Continue the passage on electroconvulsive therapy in special patient populations from where it stops.

§ **TEXT EXCERPT**
═══

|October 2001||The Use of Electroconvulsive Therapy in Special Patient Populations|
A recent review of studies conducted since 1990 found that the response rate to ECT among adolescents with mood disorders was about 65% (10). Based on this, the Texas Children’s Medication Algorithm Project has developed a treatment algorithm for major depressive disorder (MDD) in this age group (20). These practice parameters delineate indications for ECT in adolescents, including persistent treatment-resistant depression that is severe enough to be life-threatening by causing suicidality or catatonia. The algorithm may form the basis for developing controlled clinical trials in adolescents and perhaps extend to preadolescent children. The ethical and moral dilemma of treating children with ECT, as well as getting informed consent for such procedures, is not to be underestimated. At present, psychiatrists caring for children with life-threatening and disabling depression face a difficult choice: they may offer ineffective therapy or no treatment, or they may offer ECT—a treatment that many still oppose and for which clinical certainty in children has not been well established. Currently, ECT in children would fall under the category of research that involves greater-than-minimum risk but presents the prospect of direct benefit to the individual subject (19–21).
ECT Use in the Elderly
ECT is most frequently used in the elderly to treat depression (22,23). Medication resistance is suspected to be age-related (23,24), especially in cases of late-onset depression (25). ECT has been shown to be effective in 70% to 80% of patients who have failed drug therapy (26). Most controlled studies indicate that a history of prior nonresponse to medication trials is associated with a 20% to 30% lower rate of antidepressant response to ECT (27). Overall, approximately 50% of medication-resistant patients subsequently respond to ECT (28). Many elderly patients with severe depression, who are medication-resistant or medication-intolerant respond more reliably and quickly to a course of ECT (29–31). ECT is increasingly used as first-line therapy for severely ill patients who are refusing to eat or drink, are psychotic, or are at high risk for suicide (27). Coexisting medical conditions that frequently occur in the elderly may make ECT the treatment of choice in some patients, due to its speed of action and safety profile. ECT should be considered a first-line treatment for those elderly patients whose hepatic, renal, or cardiac functions prevent the use of pharmacotherapy for depression (27,32).

═══

§ **DATA SECTION**
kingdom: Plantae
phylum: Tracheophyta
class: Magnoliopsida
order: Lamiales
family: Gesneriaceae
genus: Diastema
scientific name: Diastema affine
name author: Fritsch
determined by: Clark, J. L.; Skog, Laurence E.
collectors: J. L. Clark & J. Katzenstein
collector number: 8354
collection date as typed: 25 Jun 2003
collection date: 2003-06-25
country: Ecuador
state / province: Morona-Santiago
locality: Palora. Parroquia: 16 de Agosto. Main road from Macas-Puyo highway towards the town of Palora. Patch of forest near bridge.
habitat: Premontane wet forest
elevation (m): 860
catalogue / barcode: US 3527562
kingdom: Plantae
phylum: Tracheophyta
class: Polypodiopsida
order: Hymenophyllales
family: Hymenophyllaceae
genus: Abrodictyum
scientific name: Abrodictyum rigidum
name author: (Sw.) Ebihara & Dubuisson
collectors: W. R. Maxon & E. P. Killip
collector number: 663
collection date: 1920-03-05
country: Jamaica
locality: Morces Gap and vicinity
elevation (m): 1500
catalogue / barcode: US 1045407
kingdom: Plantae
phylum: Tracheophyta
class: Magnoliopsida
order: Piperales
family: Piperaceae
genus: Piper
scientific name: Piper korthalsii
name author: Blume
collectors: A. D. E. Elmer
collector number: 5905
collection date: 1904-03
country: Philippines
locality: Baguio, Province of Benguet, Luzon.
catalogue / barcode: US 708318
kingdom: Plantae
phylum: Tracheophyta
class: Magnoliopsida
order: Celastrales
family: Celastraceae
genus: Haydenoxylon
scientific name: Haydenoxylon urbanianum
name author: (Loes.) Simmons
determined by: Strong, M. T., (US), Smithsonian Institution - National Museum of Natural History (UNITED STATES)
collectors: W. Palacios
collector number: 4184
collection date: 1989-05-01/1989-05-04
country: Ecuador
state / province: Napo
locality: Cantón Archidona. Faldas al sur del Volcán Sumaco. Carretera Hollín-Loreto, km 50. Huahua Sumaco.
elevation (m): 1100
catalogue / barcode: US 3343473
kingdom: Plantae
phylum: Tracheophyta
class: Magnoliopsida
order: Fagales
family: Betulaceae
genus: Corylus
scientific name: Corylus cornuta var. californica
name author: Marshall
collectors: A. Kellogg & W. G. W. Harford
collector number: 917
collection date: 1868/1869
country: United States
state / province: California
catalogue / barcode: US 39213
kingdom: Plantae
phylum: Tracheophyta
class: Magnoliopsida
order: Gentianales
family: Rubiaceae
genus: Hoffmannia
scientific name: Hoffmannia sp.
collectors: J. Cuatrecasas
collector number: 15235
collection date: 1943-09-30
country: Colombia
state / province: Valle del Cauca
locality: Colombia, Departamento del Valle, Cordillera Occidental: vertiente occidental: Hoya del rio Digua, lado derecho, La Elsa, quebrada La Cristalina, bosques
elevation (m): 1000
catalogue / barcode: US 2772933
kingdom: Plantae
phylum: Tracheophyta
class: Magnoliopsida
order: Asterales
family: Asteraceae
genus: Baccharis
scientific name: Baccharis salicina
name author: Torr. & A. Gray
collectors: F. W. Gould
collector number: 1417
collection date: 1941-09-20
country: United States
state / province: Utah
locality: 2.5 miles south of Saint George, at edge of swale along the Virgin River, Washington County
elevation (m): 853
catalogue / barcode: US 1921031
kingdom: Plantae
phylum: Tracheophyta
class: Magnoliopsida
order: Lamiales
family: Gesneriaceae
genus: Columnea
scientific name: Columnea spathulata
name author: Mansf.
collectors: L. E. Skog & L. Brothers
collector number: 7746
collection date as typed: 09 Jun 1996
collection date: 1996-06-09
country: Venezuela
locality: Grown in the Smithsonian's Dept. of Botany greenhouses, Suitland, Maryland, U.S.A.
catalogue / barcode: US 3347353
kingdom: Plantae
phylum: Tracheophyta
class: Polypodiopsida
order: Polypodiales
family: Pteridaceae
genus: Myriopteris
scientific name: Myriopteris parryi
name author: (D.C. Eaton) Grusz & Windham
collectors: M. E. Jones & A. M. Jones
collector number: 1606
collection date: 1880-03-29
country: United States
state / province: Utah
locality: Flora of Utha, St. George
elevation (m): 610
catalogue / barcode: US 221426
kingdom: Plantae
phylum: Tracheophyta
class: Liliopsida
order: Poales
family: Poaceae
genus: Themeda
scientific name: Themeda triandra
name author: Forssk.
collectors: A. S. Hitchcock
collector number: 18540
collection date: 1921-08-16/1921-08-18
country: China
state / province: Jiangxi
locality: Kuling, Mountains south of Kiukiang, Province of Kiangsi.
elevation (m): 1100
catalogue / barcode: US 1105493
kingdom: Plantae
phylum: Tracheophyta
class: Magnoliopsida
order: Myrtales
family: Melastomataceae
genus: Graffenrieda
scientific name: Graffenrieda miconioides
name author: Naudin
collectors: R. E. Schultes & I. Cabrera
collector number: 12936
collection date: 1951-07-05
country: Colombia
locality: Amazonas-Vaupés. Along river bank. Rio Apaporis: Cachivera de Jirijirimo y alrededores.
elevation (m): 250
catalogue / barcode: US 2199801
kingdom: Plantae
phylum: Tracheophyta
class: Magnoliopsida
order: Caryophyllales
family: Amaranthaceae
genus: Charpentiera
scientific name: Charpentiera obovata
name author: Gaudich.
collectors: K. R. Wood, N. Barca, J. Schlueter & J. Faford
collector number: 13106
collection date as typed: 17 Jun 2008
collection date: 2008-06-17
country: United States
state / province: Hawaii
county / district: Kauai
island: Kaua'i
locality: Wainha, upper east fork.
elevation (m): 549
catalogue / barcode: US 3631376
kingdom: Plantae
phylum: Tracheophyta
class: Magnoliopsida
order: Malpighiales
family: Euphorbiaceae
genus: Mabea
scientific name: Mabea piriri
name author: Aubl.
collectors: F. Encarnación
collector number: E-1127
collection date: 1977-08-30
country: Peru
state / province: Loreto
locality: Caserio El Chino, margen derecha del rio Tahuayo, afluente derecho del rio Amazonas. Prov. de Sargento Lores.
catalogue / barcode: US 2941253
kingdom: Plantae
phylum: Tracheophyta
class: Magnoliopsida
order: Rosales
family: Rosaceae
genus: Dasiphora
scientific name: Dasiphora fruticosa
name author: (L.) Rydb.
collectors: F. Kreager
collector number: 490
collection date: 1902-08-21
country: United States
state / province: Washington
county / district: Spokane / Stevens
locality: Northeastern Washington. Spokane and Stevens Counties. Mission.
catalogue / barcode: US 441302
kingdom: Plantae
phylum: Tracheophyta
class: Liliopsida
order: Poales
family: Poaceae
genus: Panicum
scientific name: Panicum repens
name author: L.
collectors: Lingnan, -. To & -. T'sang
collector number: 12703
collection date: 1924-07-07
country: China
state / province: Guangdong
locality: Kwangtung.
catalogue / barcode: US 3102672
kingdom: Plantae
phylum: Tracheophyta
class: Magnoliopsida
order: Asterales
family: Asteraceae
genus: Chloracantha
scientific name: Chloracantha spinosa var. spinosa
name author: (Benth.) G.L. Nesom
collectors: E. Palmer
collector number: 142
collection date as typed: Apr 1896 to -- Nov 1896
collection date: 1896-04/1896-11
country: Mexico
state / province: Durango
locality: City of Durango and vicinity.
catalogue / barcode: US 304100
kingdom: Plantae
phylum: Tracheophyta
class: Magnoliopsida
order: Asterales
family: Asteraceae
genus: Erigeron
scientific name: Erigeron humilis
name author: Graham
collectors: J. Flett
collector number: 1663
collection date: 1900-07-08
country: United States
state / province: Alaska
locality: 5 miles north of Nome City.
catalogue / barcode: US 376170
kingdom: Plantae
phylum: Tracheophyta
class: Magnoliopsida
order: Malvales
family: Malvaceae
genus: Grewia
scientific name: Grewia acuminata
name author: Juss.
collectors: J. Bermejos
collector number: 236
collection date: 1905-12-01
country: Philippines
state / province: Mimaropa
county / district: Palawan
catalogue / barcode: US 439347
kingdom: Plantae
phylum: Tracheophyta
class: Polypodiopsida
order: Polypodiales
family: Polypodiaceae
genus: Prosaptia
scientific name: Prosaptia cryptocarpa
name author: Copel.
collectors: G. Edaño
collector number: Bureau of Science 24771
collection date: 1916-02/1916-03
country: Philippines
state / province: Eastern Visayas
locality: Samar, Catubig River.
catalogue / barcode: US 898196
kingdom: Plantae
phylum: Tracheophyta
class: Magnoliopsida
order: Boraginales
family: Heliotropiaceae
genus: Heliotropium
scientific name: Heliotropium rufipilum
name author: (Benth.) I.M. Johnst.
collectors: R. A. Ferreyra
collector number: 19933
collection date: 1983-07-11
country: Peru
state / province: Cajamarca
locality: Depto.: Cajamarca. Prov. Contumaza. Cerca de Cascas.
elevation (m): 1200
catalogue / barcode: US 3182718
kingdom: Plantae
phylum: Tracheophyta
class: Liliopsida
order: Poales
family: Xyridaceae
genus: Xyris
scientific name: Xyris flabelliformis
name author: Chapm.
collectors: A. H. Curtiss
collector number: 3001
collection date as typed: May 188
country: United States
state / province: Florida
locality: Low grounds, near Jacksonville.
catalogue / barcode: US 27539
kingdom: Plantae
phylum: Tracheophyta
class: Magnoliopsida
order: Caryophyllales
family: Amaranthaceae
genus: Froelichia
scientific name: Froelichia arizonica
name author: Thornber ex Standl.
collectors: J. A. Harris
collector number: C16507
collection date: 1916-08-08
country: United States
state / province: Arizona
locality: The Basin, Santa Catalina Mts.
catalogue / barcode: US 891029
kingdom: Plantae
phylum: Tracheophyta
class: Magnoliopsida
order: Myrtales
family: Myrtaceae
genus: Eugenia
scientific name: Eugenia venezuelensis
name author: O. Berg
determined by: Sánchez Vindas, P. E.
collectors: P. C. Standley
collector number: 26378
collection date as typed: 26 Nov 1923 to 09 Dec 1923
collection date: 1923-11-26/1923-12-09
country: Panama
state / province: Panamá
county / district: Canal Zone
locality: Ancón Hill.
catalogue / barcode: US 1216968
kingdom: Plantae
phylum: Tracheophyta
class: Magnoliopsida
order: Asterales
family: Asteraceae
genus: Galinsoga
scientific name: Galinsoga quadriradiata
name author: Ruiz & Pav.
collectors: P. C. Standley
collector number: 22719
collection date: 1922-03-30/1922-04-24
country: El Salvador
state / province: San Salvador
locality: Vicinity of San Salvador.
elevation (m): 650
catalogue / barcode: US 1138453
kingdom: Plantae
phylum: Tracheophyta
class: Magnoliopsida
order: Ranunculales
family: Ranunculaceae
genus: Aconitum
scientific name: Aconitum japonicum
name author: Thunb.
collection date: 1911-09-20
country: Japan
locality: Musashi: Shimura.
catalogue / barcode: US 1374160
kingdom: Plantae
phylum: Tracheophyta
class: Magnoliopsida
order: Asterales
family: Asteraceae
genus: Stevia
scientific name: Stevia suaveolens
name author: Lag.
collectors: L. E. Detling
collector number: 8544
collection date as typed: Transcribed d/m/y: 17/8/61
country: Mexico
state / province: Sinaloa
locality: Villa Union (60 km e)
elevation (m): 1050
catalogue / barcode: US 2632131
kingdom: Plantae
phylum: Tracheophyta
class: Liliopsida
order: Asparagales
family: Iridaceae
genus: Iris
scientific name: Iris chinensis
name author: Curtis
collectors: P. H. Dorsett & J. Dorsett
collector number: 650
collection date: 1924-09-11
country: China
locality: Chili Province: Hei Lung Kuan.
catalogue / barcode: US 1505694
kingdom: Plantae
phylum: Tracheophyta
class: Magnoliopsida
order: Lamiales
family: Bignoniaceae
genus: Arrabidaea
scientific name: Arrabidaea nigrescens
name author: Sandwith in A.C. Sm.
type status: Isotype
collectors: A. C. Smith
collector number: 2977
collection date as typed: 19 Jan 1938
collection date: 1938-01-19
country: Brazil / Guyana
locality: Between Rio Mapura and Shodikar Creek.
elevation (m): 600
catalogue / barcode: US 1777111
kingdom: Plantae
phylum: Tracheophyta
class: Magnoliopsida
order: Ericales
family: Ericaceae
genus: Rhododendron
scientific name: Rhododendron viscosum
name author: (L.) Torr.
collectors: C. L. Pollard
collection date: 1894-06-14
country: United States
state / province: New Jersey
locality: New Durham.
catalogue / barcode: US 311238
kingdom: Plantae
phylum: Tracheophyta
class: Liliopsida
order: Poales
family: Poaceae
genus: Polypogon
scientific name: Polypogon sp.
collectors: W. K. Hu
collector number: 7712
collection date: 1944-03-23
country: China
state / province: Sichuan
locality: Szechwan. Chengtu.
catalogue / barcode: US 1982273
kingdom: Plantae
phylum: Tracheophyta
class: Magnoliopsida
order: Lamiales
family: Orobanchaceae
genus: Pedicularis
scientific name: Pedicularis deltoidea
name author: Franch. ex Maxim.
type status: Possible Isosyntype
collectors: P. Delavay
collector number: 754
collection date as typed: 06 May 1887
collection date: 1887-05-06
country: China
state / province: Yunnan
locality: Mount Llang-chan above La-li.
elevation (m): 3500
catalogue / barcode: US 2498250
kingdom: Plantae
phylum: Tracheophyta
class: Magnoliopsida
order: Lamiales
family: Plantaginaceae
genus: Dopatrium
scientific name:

═══

§ **OUTPUT FOR THIS TASK**
In general, the short-term outcome of ECT treatment in the elderly with depression appears to be more favourable compared with younger adults (33,34). Due to medication intolerance, medical complications, or psychotic depression, they often receive ECT earlier in the course of illness than do younger adults. These factors, in essence, probably reduce the duration of the index episode and medication resistance, both of which are positive predictors of response to ECT (34). The elderly, however, may not respond as well to unilateral ECT as do younger patients, more often requiring bilateral ECT (35,36) and a longer treatment course to achieve remission (37). Seizure threshold rises with increasing age—particularly with bilateral ECT—sometimes creating difficulty when it exceeds maximum outputs of available ECT machines (38–40). Reducing or withholding the dosage of sedatives, hypnotics, benzodiazepines, or anticonvulsants prior to ECT, as well as using lower dosages of barbiturate anesthesia and adequate ventilation during ECT, may be helpful (7). Although the use of intravenous caffeine pre-ECT does lengthen seizure duration, it does not appear to reduce seizure threshold (41,42). Since the ECT’s efficacy is not directly related to seizure duration (43,39) and potential cardiac and other complications of caffeine use are known, this augmenting strategy is not generally recommended.
Older patients and those with medical illnesses are at greater risk for ECT-related confusion and greater memory deficits (44,45). They tend to have more persistent amnesia for autobiographic information, in addition to anterograde and retrograde amnesia. Baseline pre-ECT cognitive scores and postictal disorientation have been shown to predict the degree of long-term retrograde amnesia in patients who are not neurologically impaired (46). Cognitive impairment associated with depression may actually improve with ECT, even when associated with underlying cerebral vascular disease (47,48). ECT is known to cause hypoprofusion in frontal areas (48); this may contribute to the dementia process in patients with compromised cerebral vascular systems, but there are no controlled studies to help with this clinical question. Therefore, the risk of not treating an older person with severe depression must be weighed against the potential risk of exacerbating cognitive impairment (54).